April 7 was designated Free Speech Day in 2016 to commemorate democracy advocate Deng Nan-jung (鄭南榕), who set himself on fire 29 years ago to protest against government restrictions on the freedom of speech.
Free speech in Taiwan still faces many threats, one of them being pressure from China, said Cheng, who is Deng’s younger brother.
China has been trying to restrict Taiwanese’s freedom of speech using its growing political and economic influence, he said.
For example, the Taiwanese film Missing Johnny (強尼．凱克) was last month banned in China after the male lead, Lawrence Ko (柯宇綸), was reported to be a supporter of Taiwanese independence, he said.

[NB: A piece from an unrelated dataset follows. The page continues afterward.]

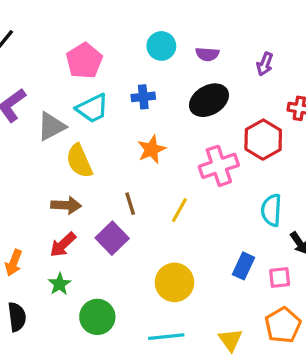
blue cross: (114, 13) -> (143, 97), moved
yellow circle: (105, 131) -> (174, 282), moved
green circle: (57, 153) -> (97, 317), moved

To reduce China’s influence, Taiwanese need to avoid being overly dependent on the Chinese market, he said.
Furthermore, certain legislation, such as the Assembly and Parade Act (集會遊行法), have apparently restricted people’s right to freely express themselves, he said.
Other things that prevent Taiwanese from exercising their right to freedom of speech include government orders banning the public from displaying the national flag at certain occasions — such as the time when Chen Yunlin (陳雲林), a former chairman of China’s Association for Relations Across the Taiwan Straits, visited Taiwan — he added.
However, the biggest threat against free speech comes from the growing reluctance among Taiwanese youth to talk about politics for fear of being labeled “pro-Taiwanese independence,” he said.
Since the Sunflower movement four years ago, Taiwanese youth had become less interested in participating in public affairs, he said, adding that he finds fear-induced self-censorship more worrying than anything.